**DATA PROVIDED:**

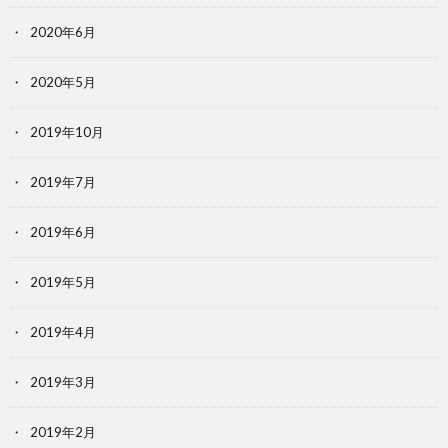
2020年6月
2020年5月
2019年10月
2019年7月
2019年6月
2019年5月
2019年4月
2019年3月
2019年2月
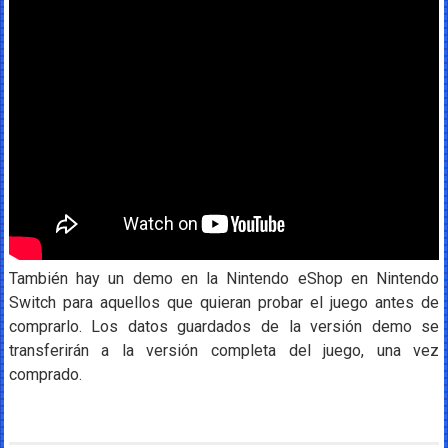
También hay un demo en la Nintendo eShop en Nintendo
Switch para aquellos que quieran probar el juego antes de
comprarlo. Los datos guardados de la versión demo se
transferirán a la versión completa del juego, una vez
comprado.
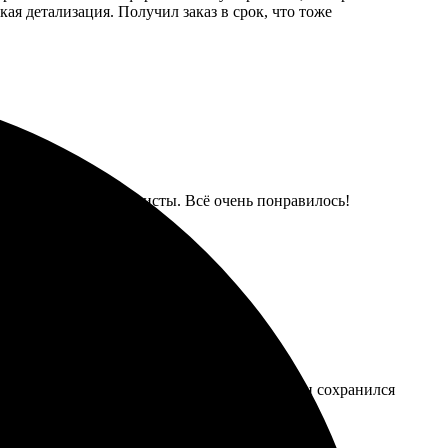
ая детализация. Получил заказ в срок, что тоже
я. Вежливые специалисты. Всё очень понравилось!
бсудили заранее. Значки вышли крутые, дизайн сохранился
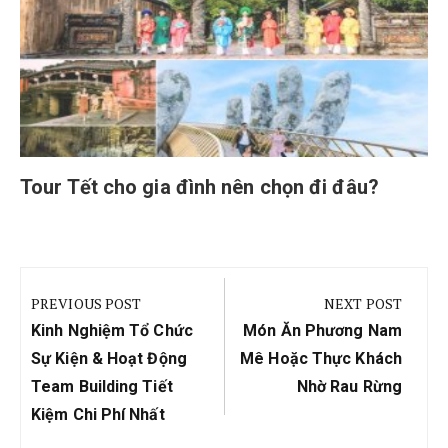
Tour Tết cho gia đình nên chọn đi đâu?
Điều
hướng
PREVIOUS POST
NEXT POST
bài
Previous
Next
Kinh Nghiệm Tổ Chức
Món Ăn Phương Nam
viết
Post:
Post:
Sự Kiện & Hoạt Động
Mê Hoặc Thực Khách
Team Building Tiết
Nhờ Rau Rừng
Kiệm Chi Phí Nhất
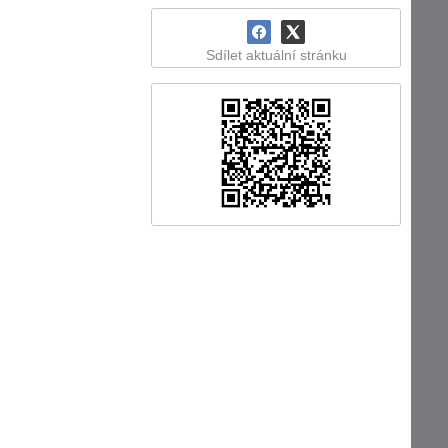
Sdílet aktuální stránku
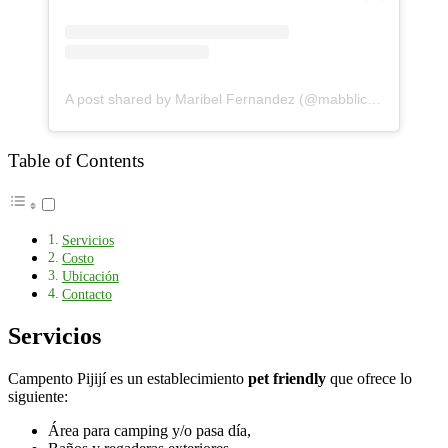
A post shared by Maribel Fernandez (@mabblicious)
Table of Contents
Servicios
Costo
Ubicación
Contacto
Servicios
Campento Pijijí es un establecimiento
pet friendly
que ofrece lo
siguiente:
Área para camping y/o pasa día,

**WORK REQUEST:**
Pick out every line in the rows above that contains the word "versión", and copy each of those lines in full.

**WRITTEN RESPONSE:**
comprarlo. Los datos guardados de la versión demo se
transferirán a la versión completa del juego, una vez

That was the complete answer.